## [TASK BRIEF]
Copy out every line of the data below that contains the word "expectations".

((

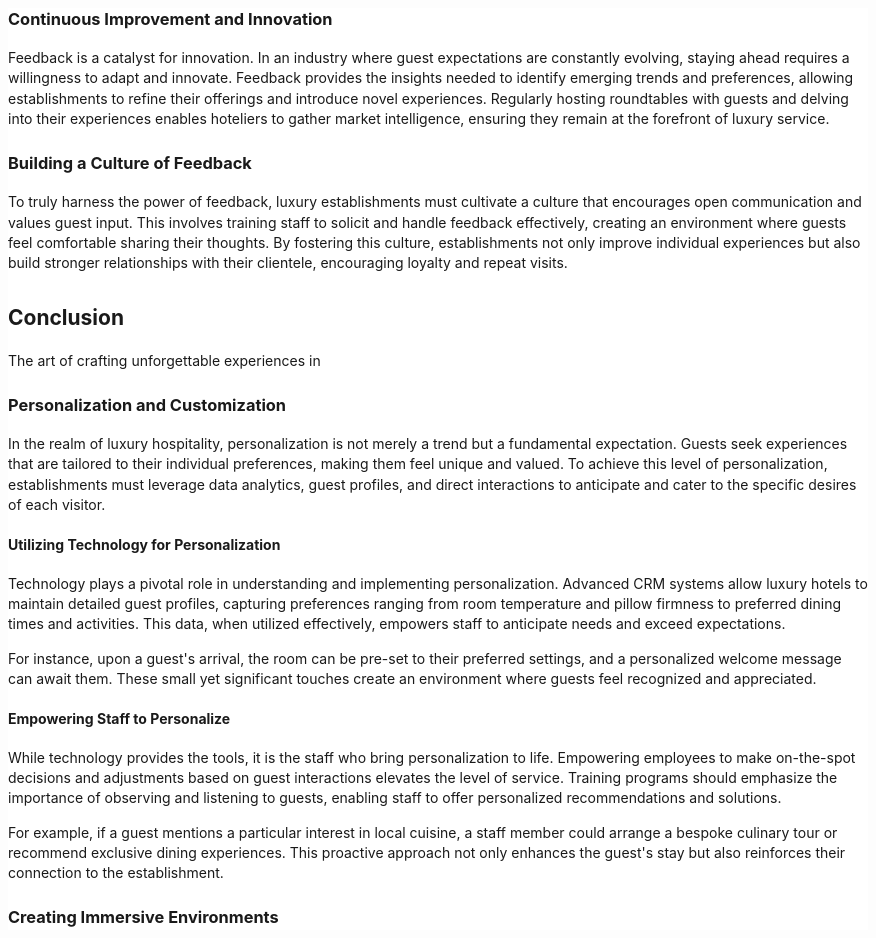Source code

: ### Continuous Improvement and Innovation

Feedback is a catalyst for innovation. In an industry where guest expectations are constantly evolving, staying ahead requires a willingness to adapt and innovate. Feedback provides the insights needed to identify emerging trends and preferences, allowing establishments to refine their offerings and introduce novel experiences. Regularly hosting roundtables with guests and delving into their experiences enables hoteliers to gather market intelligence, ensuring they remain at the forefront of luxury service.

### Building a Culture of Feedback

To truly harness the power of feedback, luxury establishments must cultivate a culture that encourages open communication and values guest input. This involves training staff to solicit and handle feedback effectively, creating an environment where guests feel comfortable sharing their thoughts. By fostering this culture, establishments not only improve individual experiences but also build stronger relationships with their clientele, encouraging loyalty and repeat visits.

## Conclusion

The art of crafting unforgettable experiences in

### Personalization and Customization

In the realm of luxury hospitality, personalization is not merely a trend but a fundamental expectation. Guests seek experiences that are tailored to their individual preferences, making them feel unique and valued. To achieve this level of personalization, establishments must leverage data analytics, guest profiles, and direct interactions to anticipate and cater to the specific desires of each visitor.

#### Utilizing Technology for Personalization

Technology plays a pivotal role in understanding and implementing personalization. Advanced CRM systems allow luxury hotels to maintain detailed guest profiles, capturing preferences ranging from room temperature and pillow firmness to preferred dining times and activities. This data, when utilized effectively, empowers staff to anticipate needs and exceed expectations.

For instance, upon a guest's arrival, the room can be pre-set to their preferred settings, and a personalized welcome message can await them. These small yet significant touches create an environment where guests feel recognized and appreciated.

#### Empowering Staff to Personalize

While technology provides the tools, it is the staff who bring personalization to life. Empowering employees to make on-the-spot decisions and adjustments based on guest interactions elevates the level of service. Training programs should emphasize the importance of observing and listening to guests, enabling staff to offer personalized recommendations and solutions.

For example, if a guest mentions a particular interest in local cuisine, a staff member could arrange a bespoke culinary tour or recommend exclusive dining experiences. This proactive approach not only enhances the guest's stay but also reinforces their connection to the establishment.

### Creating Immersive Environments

))
((

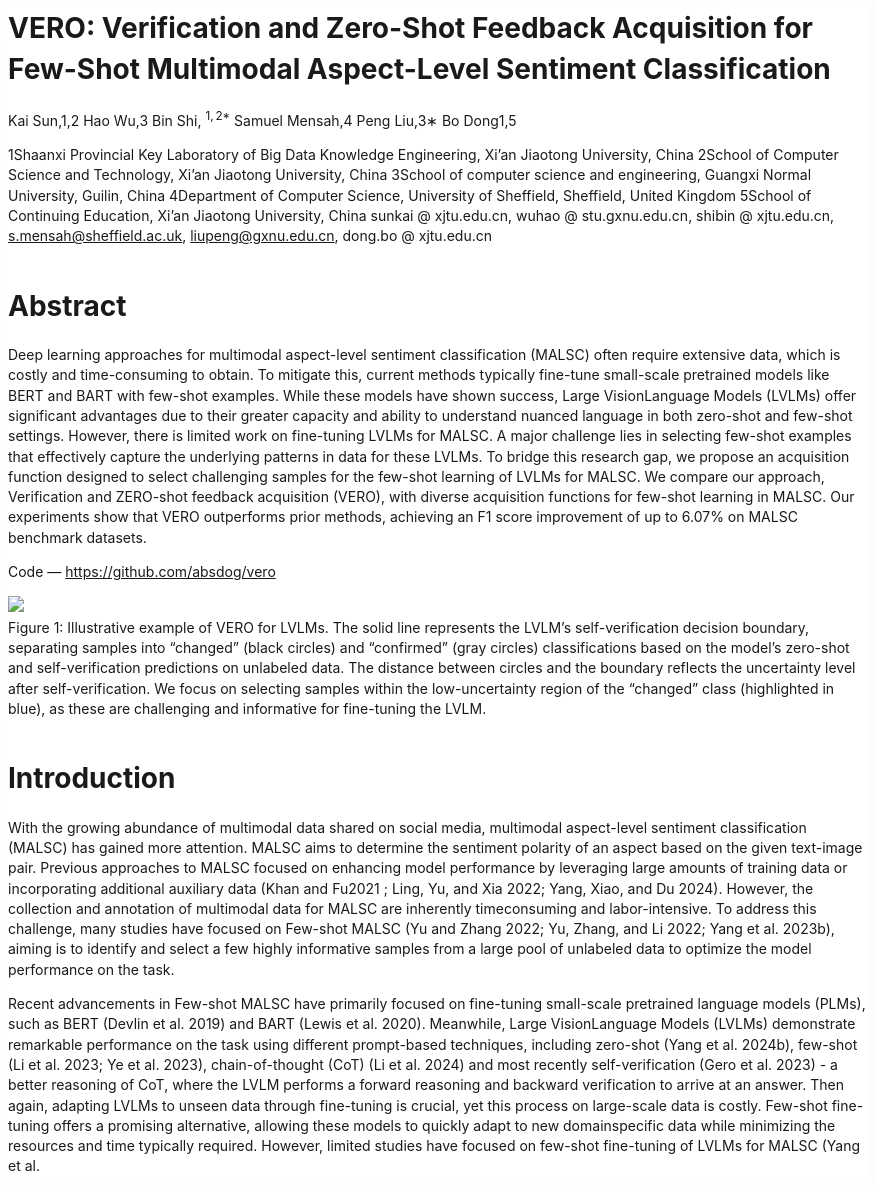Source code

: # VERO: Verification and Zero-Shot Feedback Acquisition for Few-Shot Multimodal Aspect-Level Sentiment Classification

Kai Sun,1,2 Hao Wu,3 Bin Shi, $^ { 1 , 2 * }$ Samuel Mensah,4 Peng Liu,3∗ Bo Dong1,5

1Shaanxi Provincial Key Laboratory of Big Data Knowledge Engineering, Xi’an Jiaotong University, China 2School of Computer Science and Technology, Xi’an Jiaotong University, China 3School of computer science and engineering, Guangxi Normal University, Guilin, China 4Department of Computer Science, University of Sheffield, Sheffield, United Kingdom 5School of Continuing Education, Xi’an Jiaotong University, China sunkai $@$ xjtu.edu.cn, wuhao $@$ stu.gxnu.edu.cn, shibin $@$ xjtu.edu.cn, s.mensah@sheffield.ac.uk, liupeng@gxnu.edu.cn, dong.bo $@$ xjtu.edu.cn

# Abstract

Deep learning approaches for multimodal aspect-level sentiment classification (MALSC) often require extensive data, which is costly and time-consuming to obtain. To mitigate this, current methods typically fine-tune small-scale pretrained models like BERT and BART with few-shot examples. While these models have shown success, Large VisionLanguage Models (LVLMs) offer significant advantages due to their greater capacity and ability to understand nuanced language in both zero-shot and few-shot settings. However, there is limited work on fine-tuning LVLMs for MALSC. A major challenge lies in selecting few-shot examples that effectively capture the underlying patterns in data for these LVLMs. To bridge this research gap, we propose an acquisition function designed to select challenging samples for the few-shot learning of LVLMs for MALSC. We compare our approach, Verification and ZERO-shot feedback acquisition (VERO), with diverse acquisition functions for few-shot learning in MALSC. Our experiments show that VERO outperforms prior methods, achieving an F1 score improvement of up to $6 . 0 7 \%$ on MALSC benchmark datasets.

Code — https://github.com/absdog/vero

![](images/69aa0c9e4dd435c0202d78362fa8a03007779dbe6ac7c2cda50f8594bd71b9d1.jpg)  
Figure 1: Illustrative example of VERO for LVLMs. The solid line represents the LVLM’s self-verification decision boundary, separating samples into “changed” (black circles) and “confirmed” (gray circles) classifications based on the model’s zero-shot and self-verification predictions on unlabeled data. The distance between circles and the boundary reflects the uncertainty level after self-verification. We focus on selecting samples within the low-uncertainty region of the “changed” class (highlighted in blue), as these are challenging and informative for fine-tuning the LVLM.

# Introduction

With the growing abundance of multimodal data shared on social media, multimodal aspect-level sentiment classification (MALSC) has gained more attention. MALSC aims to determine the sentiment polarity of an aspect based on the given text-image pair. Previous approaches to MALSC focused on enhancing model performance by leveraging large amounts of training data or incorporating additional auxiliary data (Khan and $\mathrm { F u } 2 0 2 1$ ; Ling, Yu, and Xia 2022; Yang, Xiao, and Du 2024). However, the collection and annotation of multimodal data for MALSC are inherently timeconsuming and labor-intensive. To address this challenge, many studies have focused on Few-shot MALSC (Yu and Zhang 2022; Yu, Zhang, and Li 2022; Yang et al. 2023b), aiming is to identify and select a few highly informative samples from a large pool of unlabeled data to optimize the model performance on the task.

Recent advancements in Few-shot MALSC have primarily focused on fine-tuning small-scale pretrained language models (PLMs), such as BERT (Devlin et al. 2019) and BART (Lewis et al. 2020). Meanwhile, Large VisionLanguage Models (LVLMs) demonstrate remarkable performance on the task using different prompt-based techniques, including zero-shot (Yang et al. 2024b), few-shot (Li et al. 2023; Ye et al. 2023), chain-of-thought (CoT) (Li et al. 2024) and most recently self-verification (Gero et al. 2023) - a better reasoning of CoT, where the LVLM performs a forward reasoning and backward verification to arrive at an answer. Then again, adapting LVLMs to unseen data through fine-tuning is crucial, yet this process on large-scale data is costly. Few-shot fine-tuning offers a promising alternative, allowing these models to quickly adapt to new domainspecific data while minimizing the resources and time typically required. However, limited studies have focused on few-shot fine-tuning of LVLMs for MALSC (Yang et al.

))

## [TASK RESULT]
Feedback is a catalyst for innovation. In an industry where guest expectations are constantly evolving, staying ahead requires a willingness to adapt and innovate. Feedback provides the insights needed to identify emerging trends and preferences, allowing establishments to refine their offerings and introduce novel experiences. Regularly hosting roundtables with guests and delving into their experiences enables hoteliers to gather market intelligence, ensuring they remain at the forefront of luxury service.
Technology plays a pivotal role in understanding and implementing personalization. Advanced CRM systems allow luxury hotels to maintain detailed guest profiles, capturing preferences ranging from room temperature and pillow firmness to preferred dining times and activities. This data, when utilized effectively, empowers staff to anticipate needs and exceed expectations.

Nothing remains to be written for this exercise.